**Instructions for the task**. Each line of data below is to be returned exactly, leaving out any picture.
[Information supplied Boundary: Start]
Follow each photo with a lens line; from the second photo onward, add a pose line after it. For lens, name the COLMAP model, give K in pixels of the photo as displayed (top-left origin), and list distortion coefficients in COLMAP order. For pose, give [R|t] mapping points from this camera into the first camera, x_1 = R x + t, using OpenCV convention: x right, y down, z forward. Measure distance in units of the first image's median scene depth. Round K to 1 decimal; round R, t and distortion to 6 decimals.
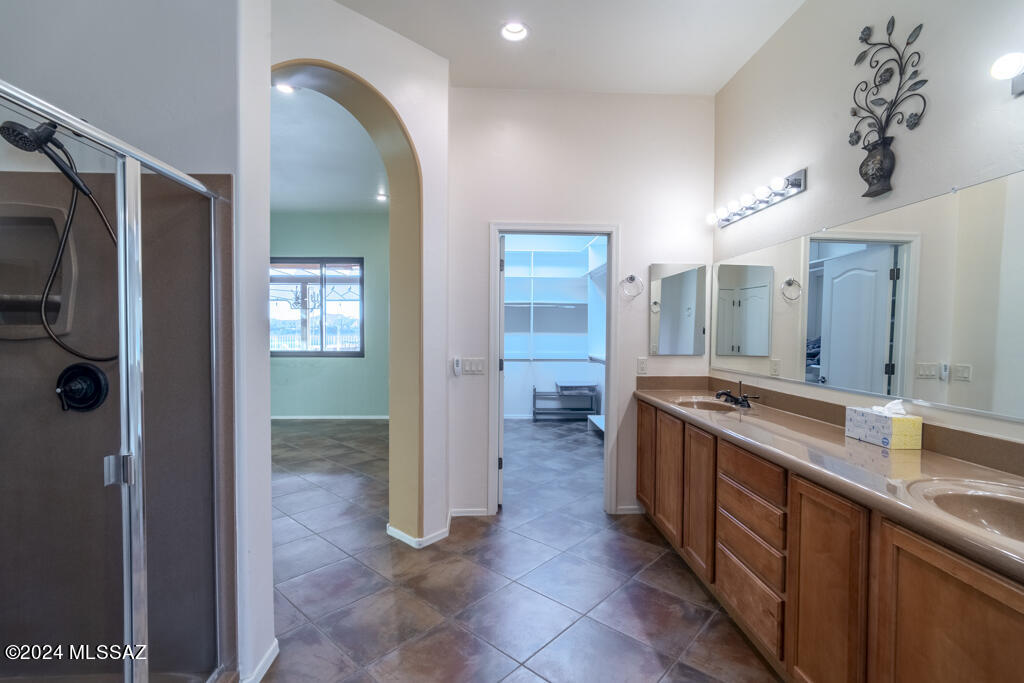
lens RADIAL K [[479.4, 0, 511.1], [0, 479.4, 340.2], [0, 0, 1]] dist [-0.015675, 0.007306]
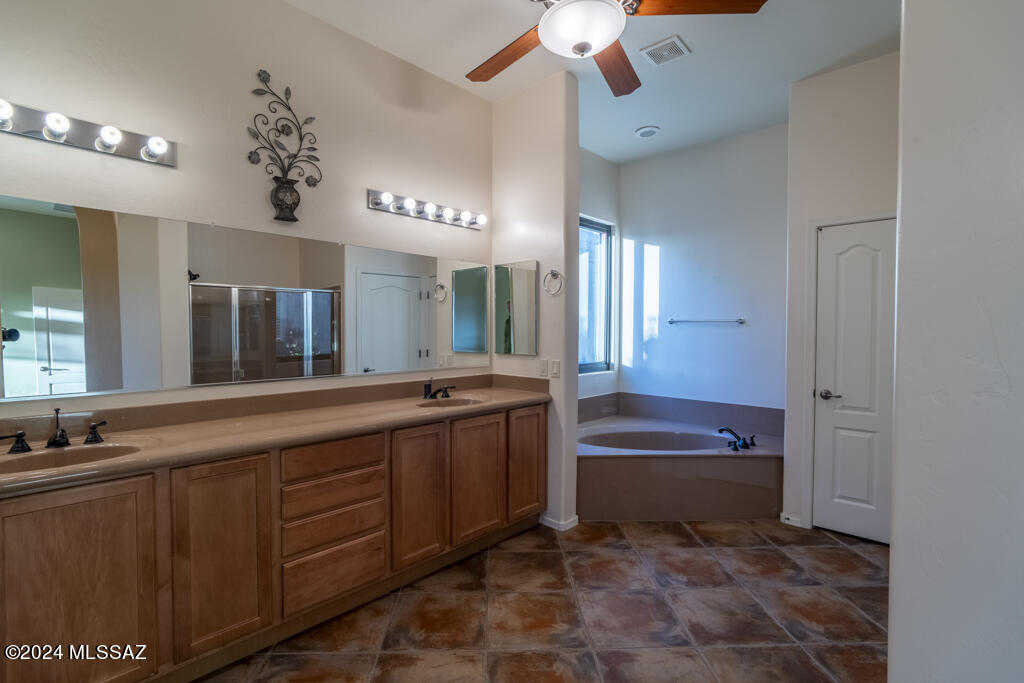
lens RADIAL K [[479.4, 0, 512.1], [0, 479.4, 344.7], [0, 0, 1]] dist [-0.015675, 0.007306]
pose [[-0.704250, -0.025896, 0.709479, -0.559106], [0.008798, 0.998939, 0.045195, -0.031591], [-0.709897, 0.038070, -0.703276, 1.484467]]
[Information supplied Boundary: End]
**Output below**.
Follow each photo with a lens line; from the second photo onward, add a pose line after it. For lens, name the COLMAP model, give K in pixels of the photo as displayed (top-left origin), and list distortion coefficients in COLMAP order. For pose, give [R|t] mapping points from this camera into the first camera, x_1 = R x + t, using OpenCV convention: x right, y down, z forward. Measure distance in units of the first image's median scene depth. Round K to 1 decimal; round R, t and distortion to 6 decimals.
lens RADIAL K [[479.4, 0, 511.1], [0, 479.4, 340.2], [0, 0, 1]] dist [-0.015675, 0.007306]
lens RADIAL K [[479.4, 0, 512.1], [0, 479.4, 344.7], [0, 0, 1]] dist [-0.015675, 0.007306]
pose [[-0.704250, -0.025896, 0.709479, -0.559106], [0.008798, 0.998939, 0.045195, -0.031591], [-0.709897, 0.038070, -0.703276, 1.484467]]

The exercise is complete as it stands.